EXTRACTED DATA:
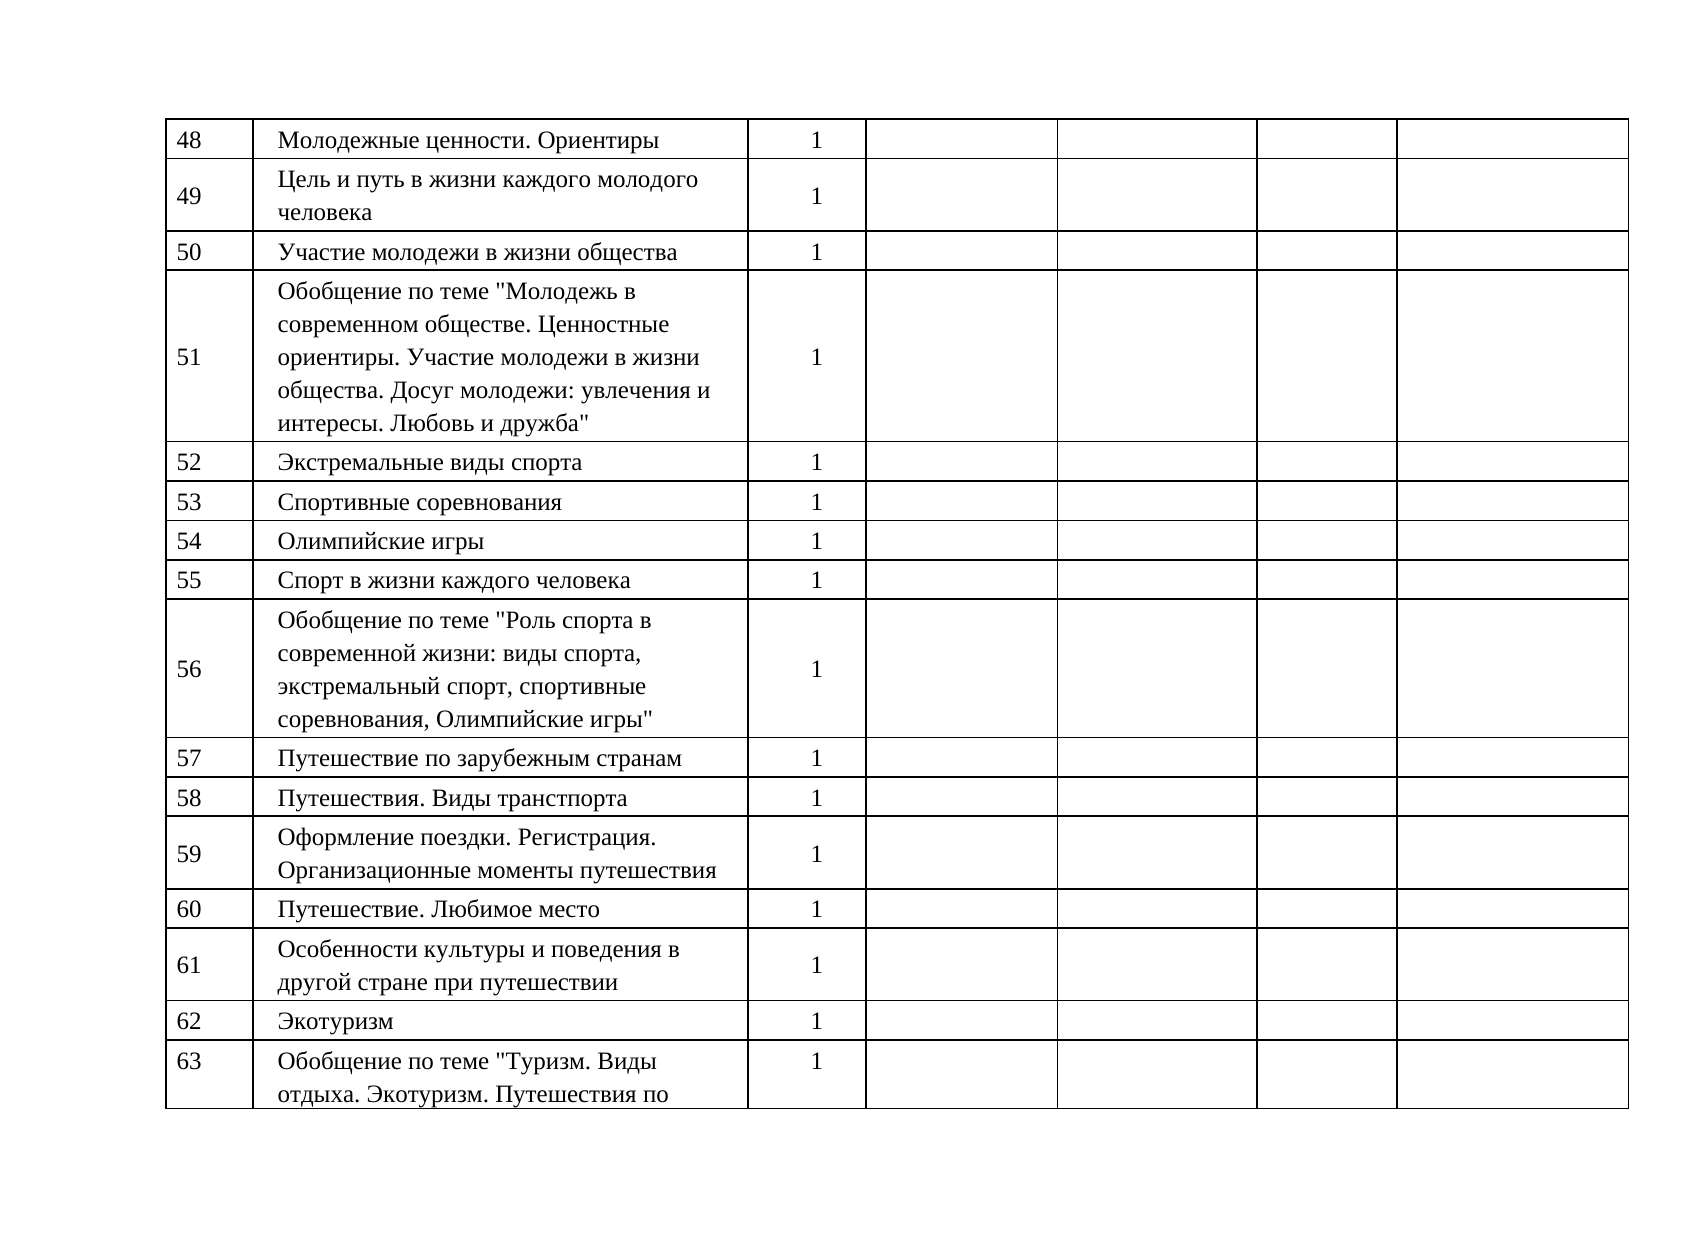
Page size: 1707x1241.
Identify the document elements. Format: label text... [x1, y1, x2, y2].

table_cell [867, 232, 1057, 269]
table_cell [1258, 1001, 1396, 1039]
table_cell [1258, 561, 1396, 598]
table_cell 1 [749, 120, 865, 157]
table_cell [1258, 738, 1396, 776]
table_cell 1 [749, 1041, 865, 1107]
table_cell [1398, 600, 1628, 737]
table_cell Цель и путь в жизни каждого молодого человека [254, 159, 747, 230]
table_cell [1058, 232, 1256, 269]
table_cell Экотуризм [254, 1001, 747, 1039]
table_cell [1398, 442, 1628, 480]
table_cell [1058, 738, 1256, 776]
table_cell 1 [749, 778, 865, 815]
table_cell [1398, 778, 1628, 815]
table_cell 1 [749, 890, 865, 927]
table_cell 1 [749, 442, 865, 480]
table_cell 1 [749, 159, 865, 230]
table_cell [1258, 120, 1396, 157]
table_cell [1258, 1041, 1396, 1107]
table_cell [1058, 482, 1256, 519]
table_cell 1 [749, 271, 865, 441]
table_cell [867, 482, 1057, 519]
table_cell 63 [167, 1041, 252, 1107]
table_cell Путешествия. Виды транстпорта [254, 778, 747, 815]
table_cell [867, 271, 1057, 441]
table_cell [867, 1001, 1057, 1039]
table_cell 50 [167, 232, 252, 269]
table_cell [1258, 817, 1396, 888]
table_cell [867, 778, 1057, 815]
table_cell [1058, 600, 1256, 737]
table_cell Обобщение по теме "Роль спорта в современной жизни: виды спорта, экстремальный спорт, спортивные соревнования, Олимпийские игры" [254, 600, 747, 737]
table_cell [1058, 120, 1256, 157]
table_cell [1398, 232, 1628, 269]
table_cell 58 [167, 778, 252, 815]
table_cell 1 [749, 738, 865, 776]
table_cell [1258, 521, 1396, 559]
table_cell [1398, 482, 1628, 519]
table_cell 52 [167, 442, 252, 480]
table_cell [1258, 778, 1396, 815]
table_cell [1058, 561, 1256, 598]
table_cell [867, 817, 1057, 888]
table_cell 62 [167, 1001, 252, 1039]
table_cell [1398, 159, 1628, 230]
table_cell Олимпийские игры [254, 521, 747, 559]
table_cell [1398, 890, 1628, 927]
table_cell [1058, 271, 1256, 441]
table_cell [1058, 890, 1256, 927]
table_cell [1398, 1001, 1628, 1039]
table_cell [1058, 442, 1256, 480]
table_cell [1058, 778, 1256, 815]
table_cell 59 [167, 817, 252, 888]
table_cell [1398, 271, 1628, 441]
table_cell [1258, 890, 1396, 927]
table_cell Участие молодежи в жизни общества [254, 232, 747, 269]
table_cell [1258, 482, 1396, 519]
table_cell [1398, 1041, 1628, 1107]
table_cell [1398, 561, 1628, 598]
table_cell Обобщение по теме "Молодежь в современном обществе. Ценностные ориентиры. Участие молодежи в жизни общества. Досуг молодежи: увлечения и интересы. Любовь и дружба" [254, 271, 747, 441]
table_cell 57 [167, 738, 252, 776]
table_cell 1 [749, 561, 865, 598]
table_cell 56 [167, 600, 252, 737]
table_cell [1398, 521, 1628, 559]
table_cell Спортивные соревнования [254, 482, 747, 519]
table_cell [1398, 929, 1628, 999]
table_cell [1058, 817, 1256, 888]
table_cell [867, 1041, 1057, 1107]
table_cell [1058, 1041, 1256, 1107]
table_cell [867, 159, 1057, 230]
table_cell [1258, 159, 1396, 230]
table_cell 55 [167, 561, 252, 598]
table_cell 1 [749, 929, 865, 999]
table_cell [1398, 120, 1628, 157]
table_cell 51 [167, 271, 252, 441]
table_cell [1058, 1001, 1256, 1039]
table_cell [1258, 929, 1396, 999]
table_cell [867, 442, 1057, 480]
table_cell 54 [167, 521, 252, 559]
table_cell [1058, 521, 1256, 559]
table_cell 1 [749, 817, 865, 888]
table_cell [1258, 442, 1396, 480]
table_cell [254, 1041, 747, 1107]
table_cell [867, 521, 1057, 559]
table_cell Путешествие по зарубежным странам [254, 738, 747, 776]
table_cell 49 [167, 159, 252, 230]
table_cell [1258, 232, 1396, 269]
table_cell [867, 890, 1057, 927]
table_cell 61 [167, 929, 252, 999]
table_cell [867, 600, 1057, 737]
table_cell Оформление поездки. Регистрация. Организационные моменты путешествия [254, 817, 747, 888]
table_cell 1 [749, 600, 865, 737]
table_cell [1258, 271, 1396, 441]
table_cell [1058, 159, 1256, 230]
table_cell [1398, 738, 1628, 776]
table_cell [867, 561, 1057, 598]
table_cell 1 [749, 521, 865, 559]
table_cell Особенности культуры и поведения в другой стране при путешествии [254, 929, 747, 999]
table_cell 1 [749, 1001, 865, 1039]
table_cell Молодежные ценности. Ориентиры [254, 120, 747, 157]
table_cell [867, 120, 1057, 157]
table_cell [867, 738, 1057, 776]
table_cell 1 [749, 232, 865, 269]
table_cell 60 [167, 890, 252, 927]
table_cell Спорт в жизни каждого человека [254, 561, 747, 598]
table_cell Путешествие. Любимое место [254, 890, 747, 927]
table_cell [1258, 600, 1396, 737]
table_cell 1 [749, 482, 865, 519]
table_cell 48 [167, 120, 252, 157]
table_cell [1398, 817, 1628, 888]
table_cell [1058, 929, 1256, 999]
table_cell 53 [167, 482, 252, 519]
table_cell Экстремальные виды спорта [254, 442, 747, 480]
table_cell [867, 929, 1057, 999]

==

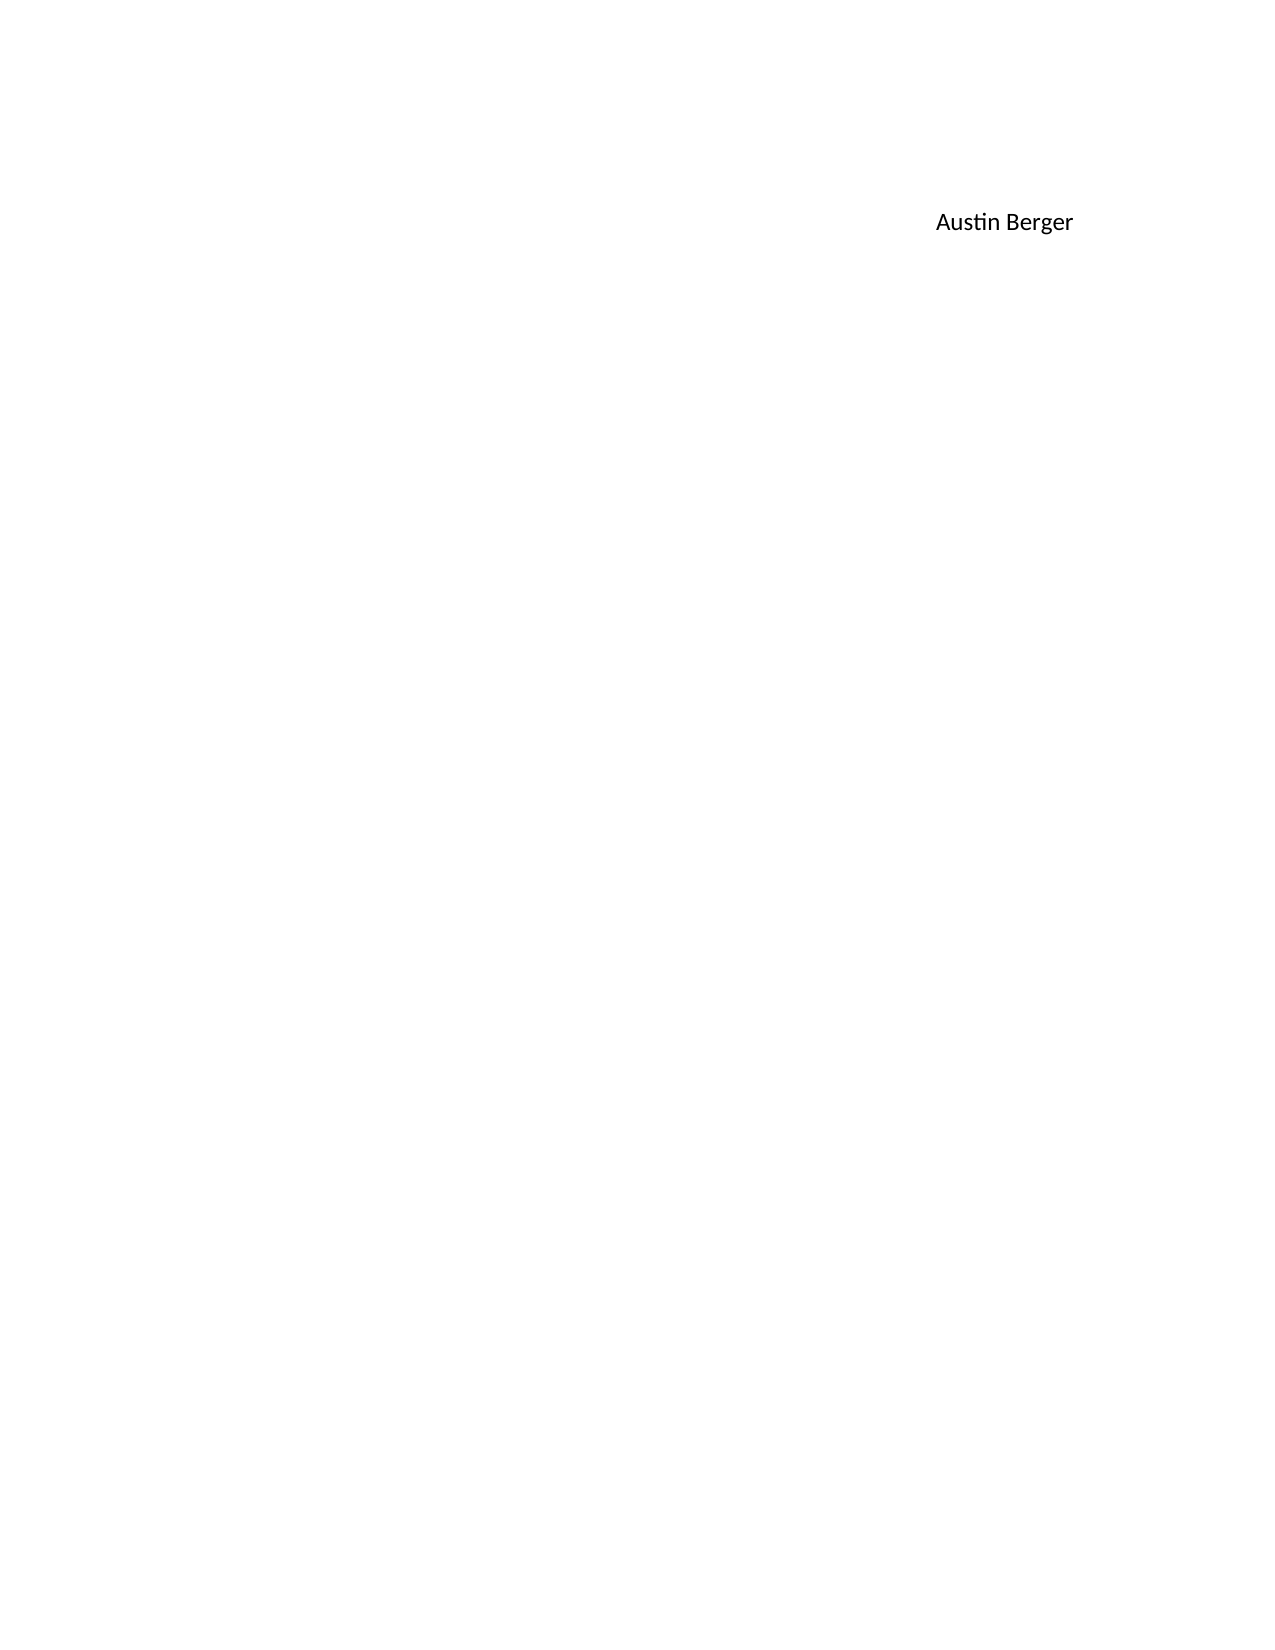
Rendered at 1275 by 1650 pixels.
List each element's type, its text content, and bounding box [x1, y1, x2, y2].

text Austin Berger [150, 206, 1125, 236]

---

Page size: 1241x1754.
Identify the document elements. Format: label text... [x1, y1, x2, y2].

WHAT TO PRODUCE:
Among the lines above, find the ones containing "size" and copy them.

RESPONSE AREA:
Page size: 1707x1241.
Page size: 1241x1754.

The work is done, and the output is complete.